My wife Elli’s second novel was published this week. In the words of the Center for Constitutional Rights’ Michael Ratner, “On Hurricane Island is a chilling, Kafkaesque story about what happens when the United States does to citizens at home what it has done to others abroad. Meeropol puts the reader right into the middle of these practices through characters about whom you really care and a story you can’t put down; a really good book.”

I’ve been waiting for this moment since I read the initial draft of her first chapter in 2008. Back then, after two terms of Geroge W. Bush’s post-9/11 black site prisons and “enhanced interrogation techniques,” the idea of a citizen being kidnapped and disappeared by security forces at JFK airport, was no more than a frightening possibility. But it was real enough, and no one else was writing fiction about it. There are novels about terrorist plots, but none that I’m aware of are told from the point of view of an ordinary citizen detainee. I sensed that Elli had a story that would grab a lot of people.

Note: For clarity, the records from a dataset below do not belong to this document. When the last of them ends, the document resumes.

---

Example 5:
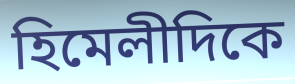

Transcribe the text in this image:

হিমেলীদিকেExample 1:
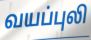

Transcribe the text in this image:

வயப்புலி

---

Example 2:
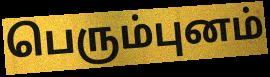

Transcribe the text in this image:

பெரும்புனம்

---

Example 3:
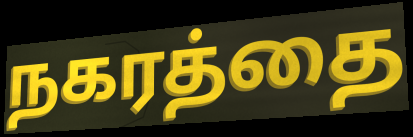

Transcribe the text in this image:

நகரத்தை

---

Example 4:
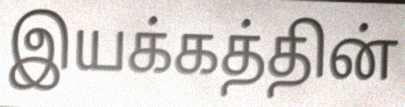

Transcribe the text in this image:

இயக்கத்தின்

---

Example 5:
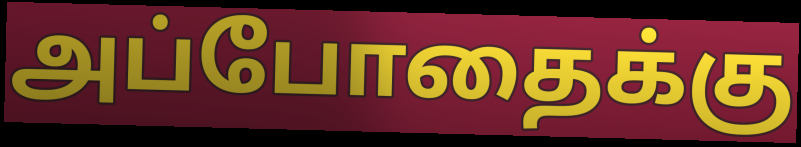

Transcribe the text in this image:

அப்போதைக்குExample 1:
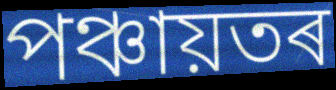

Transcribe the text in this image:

পঞ্চায়তৰ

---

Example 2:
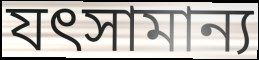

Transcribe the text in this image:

যৎসামান্য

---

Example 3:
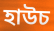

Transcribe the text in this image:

হাউচ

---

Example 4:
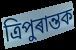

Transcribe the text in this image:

ত্ৰিপুৰান্তক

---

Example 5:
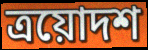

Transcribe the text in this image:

ত্ৰয়োদশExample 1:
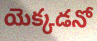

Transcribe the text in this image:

యెక్కడనో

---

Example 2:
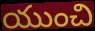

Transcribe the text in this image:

యుంచి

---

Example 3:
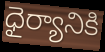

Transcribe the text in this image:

ధైర్యానికి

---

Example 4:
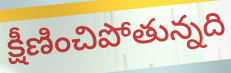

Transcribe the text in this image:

క్షీణించిపోతున్నది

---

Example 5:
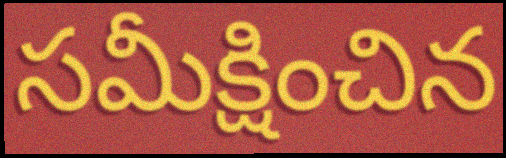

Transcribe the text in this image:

సమీక్షించినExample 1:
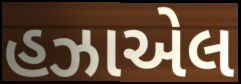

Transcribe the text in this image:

હઝાએલ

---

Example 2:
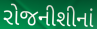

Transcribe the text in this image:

રોજનીશીનાં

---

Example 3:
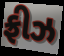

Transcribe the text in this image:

ફ્રીઝ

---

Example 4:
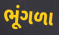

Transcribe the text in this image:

ભૂંગળા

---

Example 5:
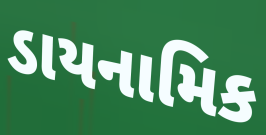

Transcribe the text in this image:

ડાયનામિક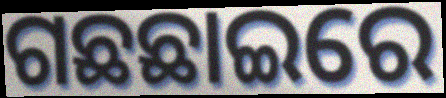
ଗଛଛାଇରେ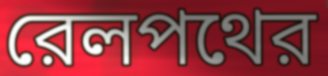
রেলপথের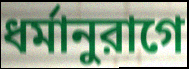
ধর্মানুরাগেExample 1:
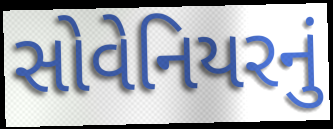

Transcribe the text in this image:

સોવેનિયરનું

I urged her to hurry after Obama’s election. He promised to close Guantanamo, and put an end to Bush-era human rights abuses, so what she was describing might become yesterday’s news. I needn’t have worried. Unfortunately the existence of secret detention centers, like the one Elli created on a fictionalized Hurricane Island off the coast of Maine, is just as likely today.

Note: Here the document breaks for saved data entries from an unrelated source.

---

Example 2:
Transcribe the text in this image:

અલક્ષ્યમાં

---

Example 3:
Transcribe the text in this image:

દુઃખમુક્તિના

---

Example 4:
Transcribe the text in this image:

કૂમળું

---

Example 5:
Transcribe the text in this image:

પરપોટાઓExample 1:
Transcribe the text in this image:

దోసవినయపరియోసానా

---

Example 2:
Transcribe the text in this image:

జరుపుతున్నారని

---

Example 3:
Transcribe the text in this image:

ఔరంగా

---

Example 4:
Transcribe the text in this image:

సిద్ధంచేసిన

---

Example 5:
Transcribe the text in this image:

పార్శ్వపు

I was also excited because I had a special role in the novel’s creation, beyond my usual commenting and critiquing her drafts. I’ve been obsessed with observing weather since I was a child. Elli chose to complement the political storm of human rights abuses with a physical one. The book takes place over a four-day period culminating in the anniversary of the September 11th attacks. This is the height of the hurricane season and Hurricane Island, living up to its name, is about to experience a doozy.

It was my job to make sure Elli got the hurricane right. She had many questions. How far away would the hurricane center be when the island felt the initial effects? Should the eye go just to the east or the west of the island? What would it be like before and after the eye passed? How long would it take for the storm to run its course?

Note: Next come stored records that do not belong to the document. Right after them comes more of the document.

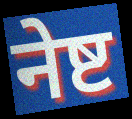
नेष्ट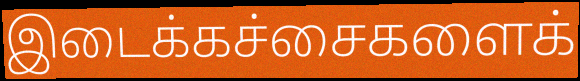
இடைக்கச்சைகளைக்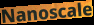
Nanoscale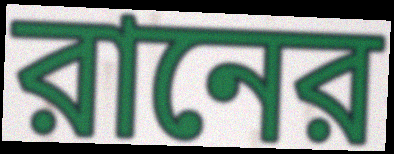
রানের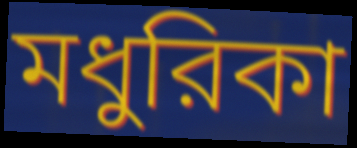
মধুরিকা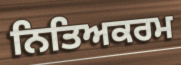
ਨਿਤਿਅਕਰਮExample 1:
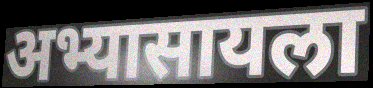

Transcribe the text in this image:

अभ्यासायला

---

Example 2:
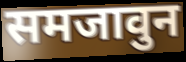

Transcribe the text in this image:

समजावुन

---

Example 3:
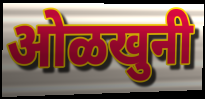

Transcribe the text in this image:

ओळखुनी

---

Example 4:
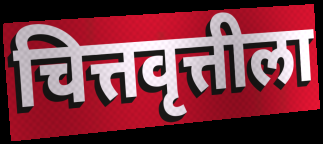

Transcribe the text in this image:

चित्तवृत्तीला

Some might wonder if there could be such a powerful hurricane with a well-defined eye so far north? That part isn’t fiction. I’ll never forget the photograph we found in the Vinalhaven Historical Society Library; the spray from a wind-driven wave during the hurricane of 1938 shot 100 feet into the air, overtopping the evergreens on the oceanside shore of Hurricane Island.

Today, with evidence of climate change all around us and post-9/11 laws in place, a book that explores the twin impacts of human-enhanced natural disasters and enhanced interrogation could not be more timely. But I must admit that I’m far from an objective observer. On Hurricane Island combines three of my strongest interests: politcs, weather and Elli.